More recent studies of the particulate have confirmed the presence of live bacteria and fungi, microbial riders of the storm responsible for a host of maladies from coral disease to human respiratory ailments. Caribbean nations downwind are at greatest risk. Asthma afflicts nearly onequarter of the populace of Trinidad and Barbados, the first landfall west of the Saharan desert. Barbados alone has seen a 17-fold increase in asthma since 1973, according to the Caribbean Respiratory Association.

Science-sleuths in Tampa Bay have been studying the connections for years. “The first thing that really caught our attention was when the corals started dying,” says USGS geologist Eugene Shinn.

“I’ve been studying the coral reefs for over 40 years,” he added. “I knew that the coral demise in the Caribbean really peaked in 1983 and 1984 – and that just happened to be the period in which the most dust was coming over from Africa.”

The supporting data, culled from a University of Miami dust monitoring station on Barbados in operation since 1965, gave Shinn and others confidence they were on the right track.

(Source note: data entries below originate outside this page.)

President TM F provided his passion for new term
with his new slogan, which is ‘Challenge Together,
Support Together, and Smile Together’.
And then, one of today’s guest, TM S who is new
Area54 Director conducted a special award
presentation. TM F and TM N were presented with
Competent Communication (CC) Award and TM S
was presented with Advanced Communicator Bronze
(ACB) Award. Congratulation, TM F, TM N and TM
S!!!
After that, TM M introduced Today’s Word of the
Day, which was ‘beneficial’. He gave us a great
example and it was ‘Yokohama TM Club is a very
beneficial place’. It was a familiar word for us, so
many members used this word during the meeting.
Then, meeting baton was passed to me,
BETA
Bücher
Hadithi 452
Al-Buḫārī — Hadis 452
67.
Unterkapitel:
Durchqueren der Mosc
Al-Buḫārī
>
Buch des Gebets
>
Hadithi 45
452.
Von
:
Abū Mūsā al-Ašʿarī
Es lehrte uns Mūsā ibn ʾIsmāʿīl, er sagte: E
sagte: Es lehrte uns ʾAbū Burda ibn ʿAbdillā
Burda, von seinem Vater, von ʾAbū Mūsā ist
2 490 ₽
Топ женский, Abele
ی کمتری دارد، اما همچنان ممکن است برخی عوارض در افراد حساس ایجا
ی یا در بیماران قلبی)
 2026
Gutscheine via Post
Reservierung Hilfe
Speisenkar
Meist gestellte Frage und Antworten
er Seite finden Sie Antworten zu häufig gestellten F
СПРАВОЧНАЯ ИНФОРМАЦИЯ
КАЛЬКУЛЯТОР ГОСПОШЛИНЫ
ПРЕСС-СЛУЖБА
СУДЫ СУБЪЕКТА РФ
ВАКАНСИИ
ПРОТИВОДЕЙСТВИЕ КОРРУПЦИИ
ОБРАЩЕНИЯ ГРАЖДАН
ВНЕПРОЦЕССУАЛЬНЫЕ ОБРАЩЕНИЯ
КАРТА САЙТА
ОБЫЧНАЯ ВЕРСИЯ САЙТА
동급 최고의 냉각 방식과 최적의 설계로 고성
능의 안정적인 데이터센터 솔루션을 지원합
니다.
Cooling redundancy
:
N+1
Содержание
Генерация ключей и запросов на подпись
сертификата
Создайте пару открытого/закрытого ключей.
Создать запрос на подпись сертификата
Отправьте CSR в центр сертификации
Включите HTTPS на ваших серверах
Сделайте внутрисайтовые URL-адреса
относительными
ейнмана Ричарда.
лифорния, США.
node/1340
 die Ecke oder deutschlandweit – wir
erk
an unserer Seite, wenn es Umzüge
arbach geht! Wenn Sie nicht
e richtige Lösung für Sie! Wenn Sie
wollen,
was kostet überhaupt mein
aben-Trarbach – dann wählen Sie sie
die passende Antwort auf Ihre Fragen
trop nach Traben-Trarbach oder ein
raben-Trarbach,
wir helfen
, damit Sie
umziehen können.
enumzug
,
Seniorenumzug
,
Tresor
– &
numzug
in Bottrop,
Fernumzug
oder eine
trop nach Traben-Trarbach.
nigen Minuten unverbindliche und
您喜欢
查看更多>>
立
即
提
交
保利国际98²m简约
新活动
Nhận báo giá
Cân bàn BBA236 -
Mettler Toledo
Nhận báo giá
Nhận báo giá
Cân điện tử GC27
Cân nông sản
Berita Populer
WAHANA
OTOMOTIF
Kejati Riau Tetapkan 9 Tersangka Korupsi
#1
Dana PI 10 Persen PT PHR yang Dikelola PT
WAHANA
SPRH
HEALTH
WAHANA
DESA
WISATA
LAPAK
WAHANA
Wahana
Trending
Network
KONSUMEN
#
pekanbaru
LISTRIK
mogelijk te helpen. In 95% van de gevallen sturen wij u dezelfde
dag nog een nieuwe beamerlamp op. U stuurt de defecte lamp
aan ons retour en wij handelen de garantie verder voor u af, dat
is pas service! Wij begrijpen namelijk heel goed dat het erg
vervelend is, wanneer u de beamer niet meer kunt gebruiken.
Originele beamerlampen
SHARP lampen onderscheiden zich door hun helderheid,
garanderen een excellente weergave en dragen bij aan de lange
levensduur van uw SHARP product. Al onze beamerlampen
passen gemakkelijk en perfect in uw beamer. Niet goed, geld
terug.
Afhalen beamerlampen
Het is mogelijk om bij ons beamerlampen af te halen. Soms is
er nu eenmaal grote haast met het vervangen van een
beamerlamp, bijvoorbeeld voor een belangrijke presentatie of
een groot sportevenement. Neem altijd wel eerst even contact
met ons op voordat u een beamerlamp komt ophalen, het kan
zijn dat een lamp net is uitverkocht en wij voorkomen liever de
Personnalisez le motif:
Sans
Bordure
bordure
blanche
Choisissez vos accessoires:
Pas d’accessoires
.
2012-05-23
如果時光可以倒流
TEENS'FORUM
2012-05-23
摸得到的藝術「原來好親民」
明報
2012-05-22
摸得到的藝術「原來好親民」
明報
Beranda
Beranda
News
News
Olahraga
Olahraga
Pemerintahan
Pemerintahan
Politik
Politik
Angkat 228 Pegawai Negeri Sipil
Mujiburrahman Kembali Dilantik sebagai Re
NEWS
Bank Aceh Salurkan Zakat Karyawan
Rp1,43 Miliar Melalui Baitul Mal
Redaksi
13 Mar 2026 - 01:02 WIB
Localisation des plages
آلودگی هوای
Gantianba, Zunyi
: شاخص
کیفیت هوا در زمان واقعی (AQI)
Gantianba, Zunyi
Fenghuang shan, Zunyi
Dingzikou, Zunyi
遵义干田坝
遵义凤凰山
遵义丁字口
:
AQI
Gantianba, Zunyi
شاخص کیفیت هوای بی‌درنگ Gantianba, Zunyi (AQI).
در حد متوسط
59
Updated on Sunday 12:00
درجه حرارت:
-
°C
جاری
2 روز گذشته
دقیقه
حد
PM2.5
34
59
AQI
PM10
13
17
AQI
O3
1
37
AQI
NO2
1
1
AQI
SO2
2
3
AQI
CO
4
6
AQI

With funding from NASA in 2001, USGS hired microbiologist Dale Griffin, who had just completed his doctoral candidacy in public health and environmental microbiology. “Dale hit the ground running,” Shinn said. “Within six months he had cultured more than 120 live microbes from dust storm samples taken in the Virgin Islands.”

Of the 65 live microbes Griffin was able to identify, 25% were known to cause plant diseases and about 10% were opportunistic human pathogens. Besides impacts to marine life and human health, agricultural crops also may be affected by spores and other organisms riding transcontinental winds.

Microbes aren’t the only long-distance dust-hoppers. In 1988, biologists documented the arrival of millions of live African grasshoppers — some up to three inches long — that had survived the trans-Atlantic dust blow to the Caribbean. Airborne pesticides continue to rain down. Still, it remains an uphill battle for Griffin and other ‘dust busters’ who say research has been underfunded and undervalued, even after recent anthrax scares heightened awareness of the potential for airborne biohazards.

Is African Dust Causing Red Tide?

Scientists also suspect a connection between African dust and red tide, harmful algal blooms that can result in fish kills and force costly beach closures.

“The dust coming over from Africa contains a lot of iron,” says University of South Florida graduate student Jason Lenes, who is completing his doctorate in biological oceanography. When iron is deposited in the water, a certain percentage dissolves and sparks production of bluegreen algae.

“What’s special about the blue-green algae,” Lenes explains, “is its ability to ‘fix’ nitrogen, converting it from an unusable form to a usable form – and it takes a lot of iron to do that.”

While red tide is a naturally occurring phenomenon, it may be induced by manmade factors. “When you’re dealing with the west Florida shelf, there aren’t a lot of nutrients out there, so it’s hard for us to explain how we get the amount of red tide we do.”

Lenes is modeling data from 1998 to 2001 to try to establish concurrence between African dust, rainfall and red tide.

While researchers can’t halt red tides, Lenes hopes the study will give them a predictive tool that can help fingerprint the unwelcome events weeks before they occur.


August 8, 2001, Two massive African dust storms cross the Atlantic ocean, while another storm circles back into the Atlantic after dusting the mid-Atlantic states. The transoceanic crossing takes anywhere from five to seven days.